Avrupa Parlamentosu'nda tartışılan '2021 Türkiye Raporu' kabul edildi. Başta yargı bağımsızlığı, basın özgürlüğü ve muhalefete yönelik baskılar olmak üzere temel hak ve özgürlüklerin ele alındığı rapor, son yıllardaki tüm raporlar gibi Türkiye'ye yönelik sert eleştiriler içeriyor.
Bu çerçevede muhalefet partileri HDP ve CHP'ye yönelik baskılar, milletvekillerinin dokunulmazlığının kaldırılması, demokratik şekilde seçilen 150 belediye başkanının yerine kayyum atanması, İstanbul Sözleşmesi'nden çıkılması, AHİM ve Avrupa Konseyi kararlarına uyulmaması ayrıntılı olarak sıralandı.

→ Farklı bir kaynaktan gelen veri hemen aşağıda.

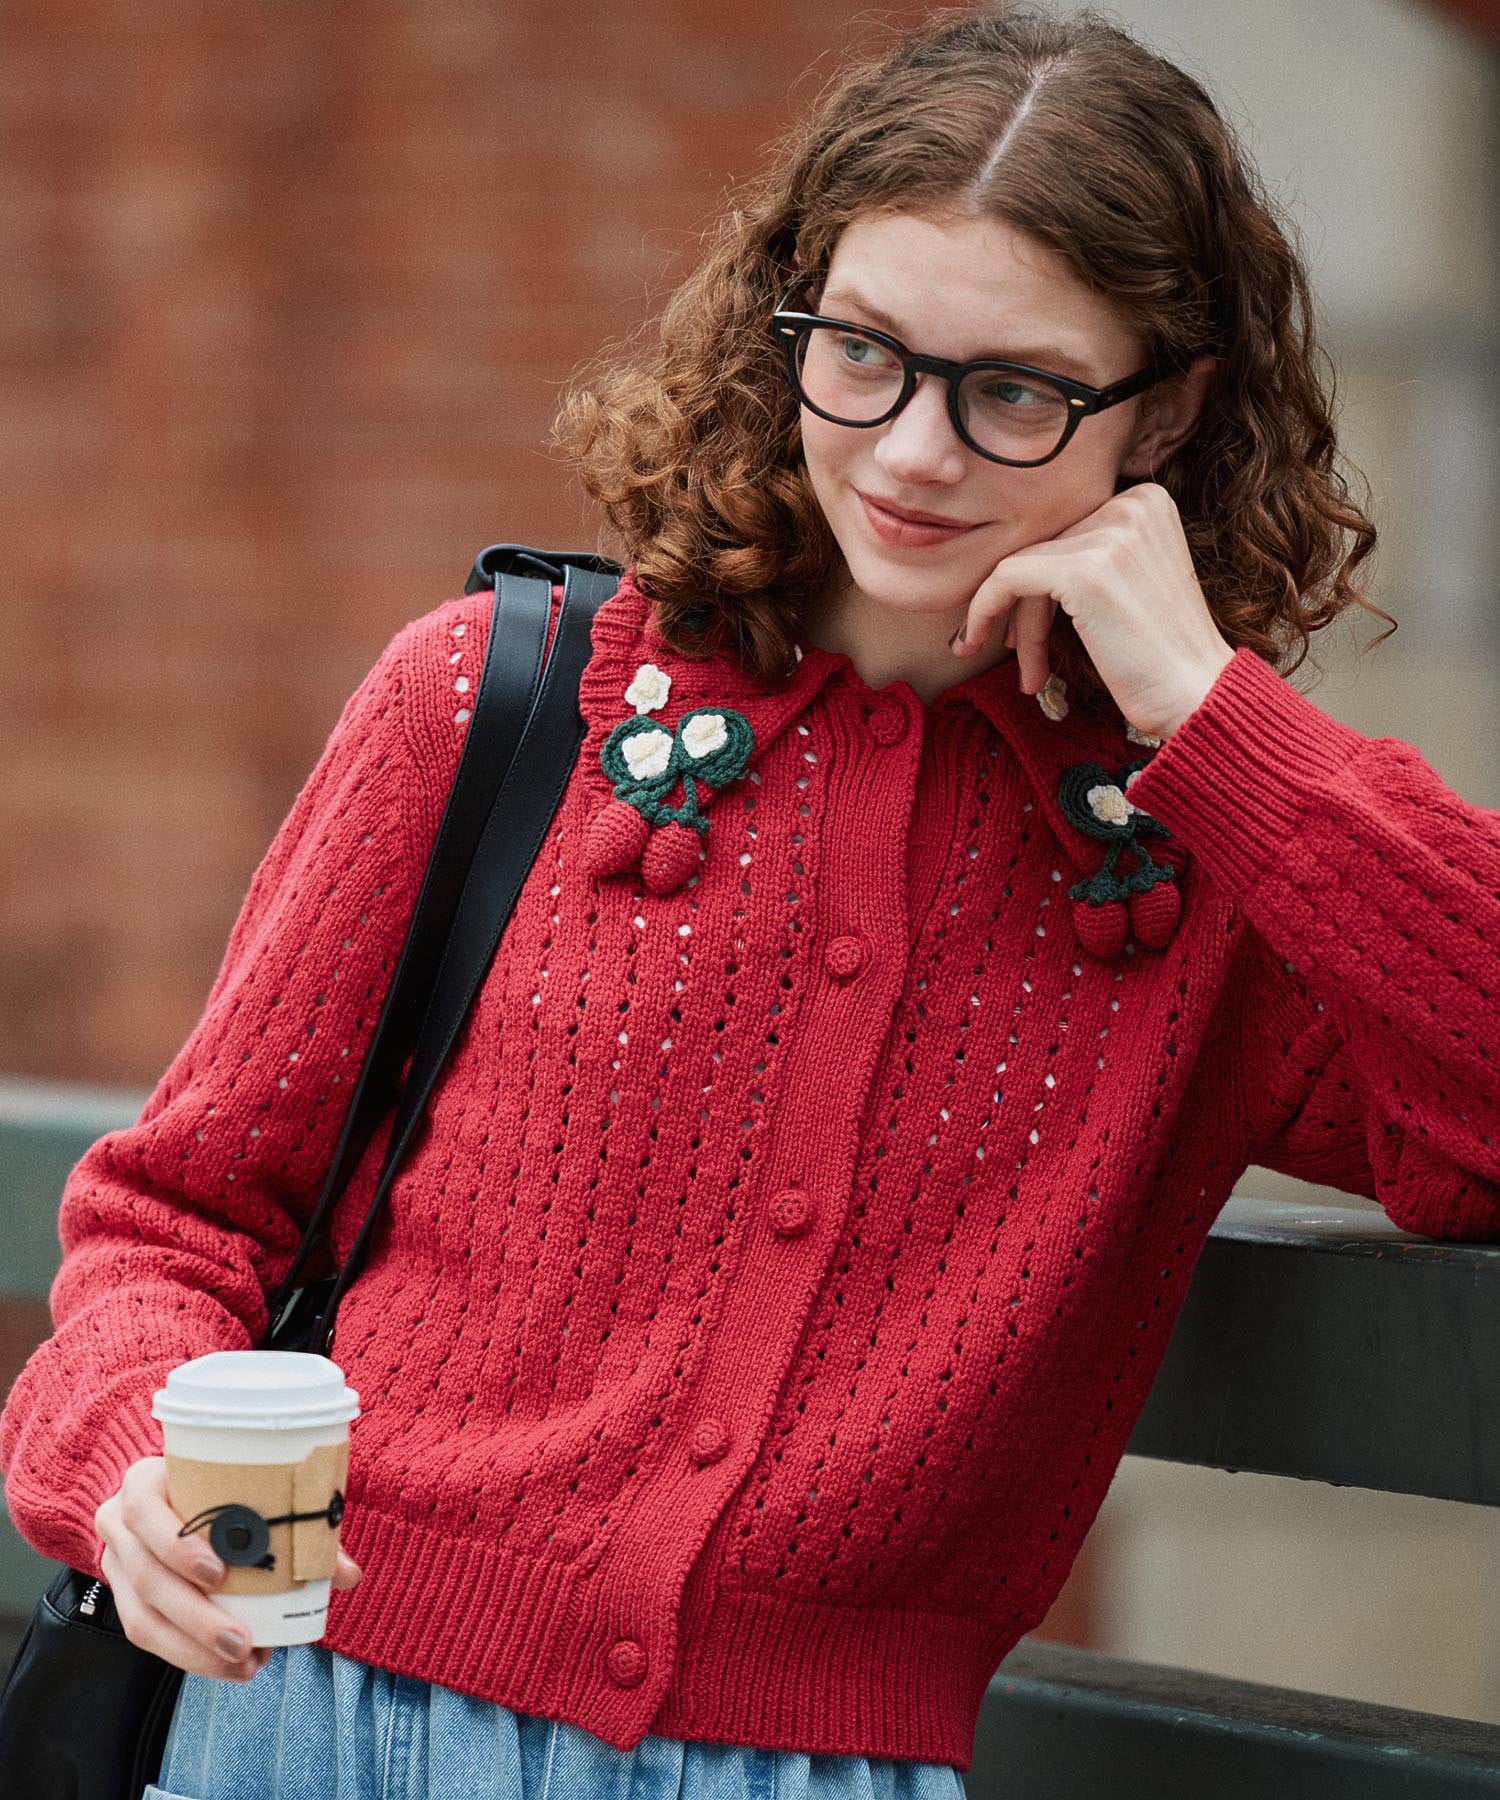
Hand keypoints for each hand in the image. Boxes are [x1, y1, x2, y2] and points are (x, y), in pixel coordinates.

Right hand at [94, 1454, 363, 1682]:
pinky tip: (227, 1665)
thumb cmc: (221, 1490)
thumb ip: (297, 1526)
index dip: (177, 1545)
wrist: (174, 1497)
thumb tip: (349, 1574)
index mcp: (145, 1482)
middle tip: (243, 1642)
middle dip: (197, 1618)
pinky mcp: (121, 1598)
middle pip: (147, 1576)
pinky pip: (146, 1635)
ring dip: (193, 1649)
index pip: (144, 1509)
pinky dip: (188, 1654)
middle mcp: (120, 1523)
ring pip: (142, 1617)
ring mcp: (116, 1563)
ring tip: (243, 1662)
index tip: (220, 1574)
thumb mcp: (247, 1491)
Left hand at [949, 482, 1235, 740]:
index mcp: (1147, 500)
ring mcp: (1109, 533)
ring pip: (1023, 567)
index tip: (1032, 631)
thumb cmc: (1161, 656)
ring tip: (1028, 675)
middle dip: (1028, 610)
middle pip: (1045, 548)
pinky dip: (983, 610)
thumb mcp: (1129, 582)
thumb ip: (1088, 556)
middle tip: (1021, 656)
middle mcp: (1132, 504)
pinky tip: (973, 644)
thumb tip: (1015, 559)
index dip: (1044, 586)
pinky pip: (1006, 579)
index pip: (1067, 532)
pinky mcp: (1083, 570)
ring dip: (1019, 626)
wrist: (1196, 695)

Basına yönelik baskıların sıralandığı bölümde ise ülke içindeki muhalif basına yönelik baskıların yanı sıra RTÜK'ün Türkçe yayın yapan yabancı yayın BBC, Deutsche Welle, Euronews, Amerika'nın Sesi'den lisans istemesi ele alınırken, yandaş basının devlet tarafından özel olarak desteklendiğine işaret edildi ve Evrensel'e kamu ilanların verilmemesi “Türkiye basın tarihindeki rekor ceza” olarak nitelendirildi.
Azınlıklar ve Alevilerin inançlarını rahat bir şekilde yaşamadığı, Alevi kimliği ve cemevlerinin resmi olarak tanınmadığına yer verilen raporda, “Sivil toplum temsilcileri, avukatlar, gazeteciler, bilim insanları, sendikacılar, etnik azınlık temsilcileri ve çok sayıdaki vatandaş baskılardan ötürü rahat bir şekilde hareket edemiyor” denildi. LGBTİ'lere yönelik şiddet eylemleri ve saldırılara da raporda ayrıntılı olarak yer verildi.
Raporda partiler arasında bir uzlaşma sağlanmasa da seçim barajının yüzde 10'dan yüzde 7'ye düşürülmesine dikkat çekilirken, “Buna rağmen baraj halen çok yüksek. Seçim Yasası'nda yapılan değişikler ise endişe verici” denildi.
Raporda ayrıca Türkiye'de sendikalar ve sendikal harekete yönelik baskılara da ayrıntılı bir şekilde yer verildi.
Raporun 21. sayfasında yurtdışında yaşayan birçok Türk vatandaşının Türkiye'ye kaçırılması sert bir şekilde eleştirilirken, hükümeti Türk diasporası üzerinde etkili olmak için Yurtdışı Türkleri ve Akraba Toplulukları Dairesi (YTB) ve Diyanet İşleri Türk İslam Birliği'ni (DİTİB) kullandığı ifade edilirken, MHP'ye yakınlığıyla bilinen Bozkurtçulardan “ırkçı” ve “aşırı sağcı” olarak söz edildi. Raporda açık olarak AB ülkelerine Bozkurtçuların yasaklanması için harekete geçmeleri çağrısı yapıldı. Yine, Türkiye'nin Afrika, Batı Balkanlar ve Ortadoğu ve Kuzey Afrika'da AB'ye karşı yarattığı dezenformasyonla mücadele edilmesi istendi.
Nacho Sanchez-Amor konuşmasında, HDP’nin kapatılması halinde Türkiye’nin AB’ye katılım sürecinin devam edeceğini düşünmediğini söyledi.
Türkiye'de demokratik standartlardaki gerilemenin kasıtlı şekilde yapıldığını ileri süren Amor, "Türkiye'de insanlar demokratik umutlarının bitmek bilmez bir otoriter sarmalda yok olup gittiğine tanık oluyor" ifadesini kullandı. Sosyal Demokrat Grup üyesi İspanyol parlamenter, mevcut durumun seçimler sonrası devamı halinde "Türkiye'nin üyelik sürecinin sonlanacağını düşündüğünü" söyledi.